Cricket's most powerful group of ex-players have urged Indian authorities to get behind the sport's push for the Olympics or let the game suffer.
The introduction of Twenty20 cricket to the Olympics formed a key part of MCC World Cricket committee meetings held in Sydney on Tuesday and Thursday, with past players keen to push for the sport's involvement.
Administrators have all but given up hope of gaining entry into the 2024 Games scheduled for Paris and have now turned their attention to Los Angeles in 2028.
However their biggest stumbling block is the Board of Cricket Control for India, whom they believe face issues with their own Olympic Committee.
"It's one of those things that has frustrated me," committee chairman Mike Gatting said.

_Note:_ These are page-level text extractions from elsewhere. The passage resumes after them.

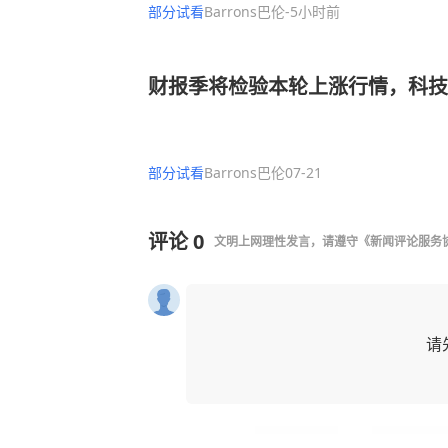
部分试看
Barrons巴伦
-5小时前
财报季将检验本轮上涨行情，科技
部分试看
Barrons巴伦
07-21
评论
0
文明上网理性发言，请遵守
《新闻评论服务
请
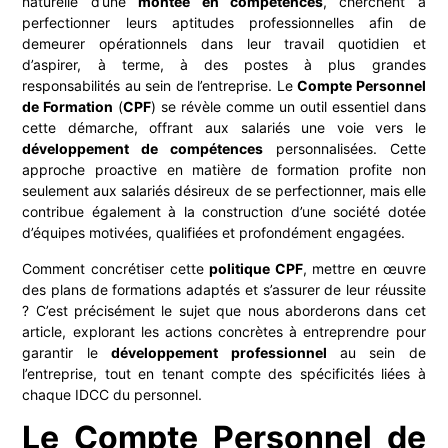
naturelle d’une
montée en compétences
, cherchent à
perfectionner leurs aptitudes professionnelles afin de
demeurer opérationnels dans leur travail quotidien et
d’aspirer, à terme, à des postes à plus grandes
responsabilités au sein de l’entreprise. Le
Compte Personnel
de Formation
(
CPF
) se révèle comme un outil essentiel dans
cette démarche, offrant aux salariés une voie vers le
développement de compétences
personnalisées. Cette
approche proactive en matière de formation profite non
seulement aux salariés désireux de se perfectionner, mais elle
contribue également à la construction d’une société dotée
d’équipes motivées, qualifiées et profondément engagées.
Comment concrétiser cette
politique CPF
, mettre en œuvre
des plans de formations adaptés et s’assurer de leur réussite
? C’est précisément le sujet que nous aborderons dans cet
article, explorant les actions concrètes à entreprendre pour
garantir le
développement professionnel
au sein de
l’entreprise, tout en tenant compte des spécificités liées à
chaque IDCC du personnel.
Le Compte Personnel de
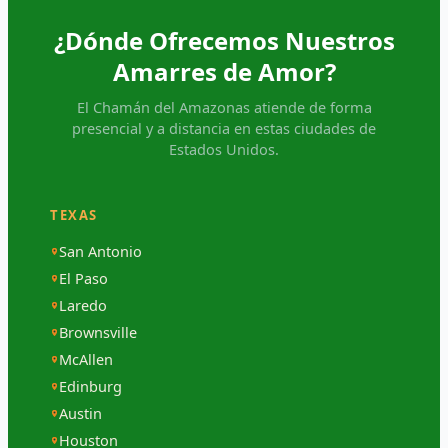
¿Dónde Ofrecemos Nuestros
Amarres de Amor?
El Chamán del Amazonas atiende de forma
presencial y a distancia en estas ciudades de
Estados Unidos.
TEXAS
San Antonio
El Paso
Laredo
Brownsville
McAllen
Edinburg
Austin
Houston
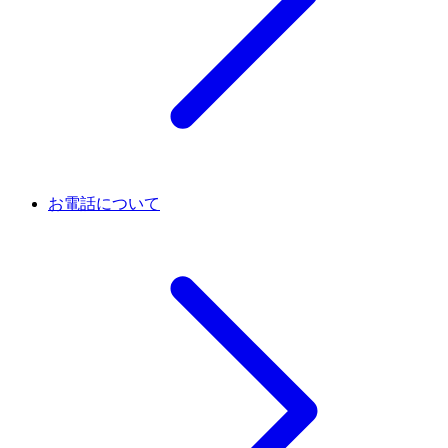
お電話について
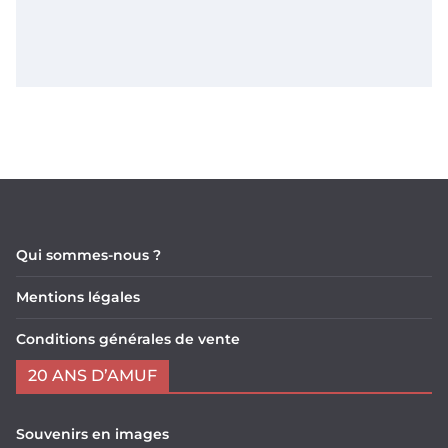
Qui sommes-nous ?
Mentions légales
Conditions générales de vente
20 ANS D’AMUF
Souvenirs en images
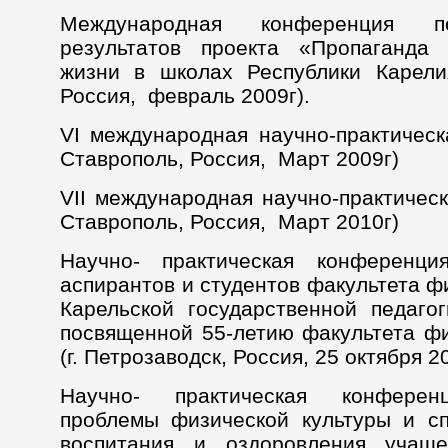
Международная конференция п
результатов проекта «Пропаганда 
жизни в школах Республики Карелия
Россия, февраль 2009г).
VI международная научно-практическ
Ставрополь, Россия, Март 2009г)
VII международная научно-практическ
Ставрополь, Россия, Март 2010г)
Научно- практическая конференция
аспирантов и студентов факультета ф
Карельской государственной педагог
посвященной 55-летию факультета фи
(г. Петрозаводск, Россия, 25 октября 2
Научно- практическая конферен
проблемы физической культуры и сп
воспитания и оздоровления учаще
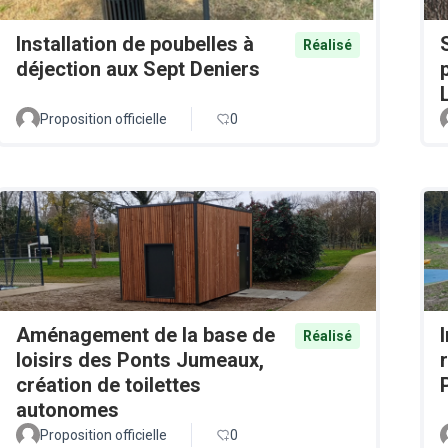
Installation de poubelles à
Réalisé
déjection aux Sept Deniers
Proposition officielle
0
Aménagement de la base de
Réalisé
loisirs des Ponts Jumeaux,
création de toilettes
autonomes
Proposition officielle
0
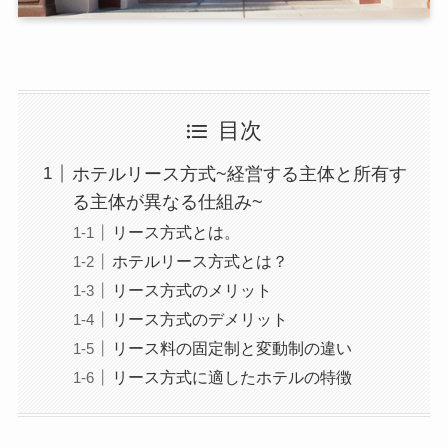
目次
ホテルリース方式~経営する主体と所有す
る主体が異なる仕組み~
リース方式とは。
ホテルリース方式とは？
リース方式のメリット
リース方式のデメリット
リース料の固定制と変動制の違い
リース方式に適したホテルの特徴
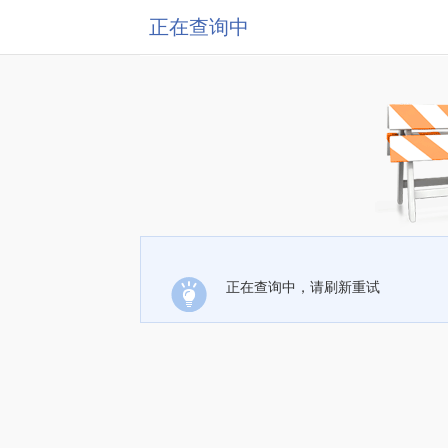
正在查询中
正在查询中，请刷新重试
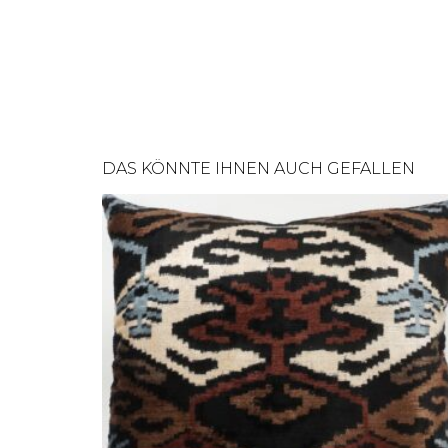
DAS KÖNNTE IHNEN AUCH GEFALLEN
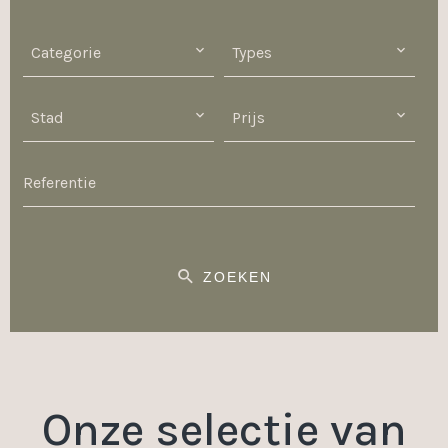
Categorie
Types
Stad
Prijs
ZOEKEN
Onze selectie van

"We would like to urge the BCCI to have a look at it again and support the main body of boards that would like to get into the Olympics as soon as possible.
"It seems strange that everyone else seems happy to get in there because it's just going to be so good for the game.
"Free-to-air TV all over the world. It's only once every four years. It's not going to be a scheduling matter. It just seems they seem reticent to try and get involved."
It's understood the sport's push for the Olympics is largely reliant on the support of each of the major cricket-playing nations.
The International Cricket Council has previously declared the majority of member nations are behind the push, along with chief executive David Richardson.
Ricky Ponting, who sits on the 14-person independent committee alongside the likes of Gatting, Kumar Sangakkara, Sourav Ganguly and Rod Marsh said players were also keen and commitment would be an issue.
"We're very conscious of not lessening the product we're putting out," Ponting, who previously played at the Commonwealth Games in 1998, said.
"If cricket makes it into the Olympics it has to be the best players and showcasing the sport for what it is.
"The players would want it because of how beneficial they would see that being for the game going forward."
The committee also discussed the importance of propping Test cricket up against lucrative Twenty20 leagues, heat laws, making helmets compulsory, standardising DRS technology and player associations becoming more involved in the reporting of concussions.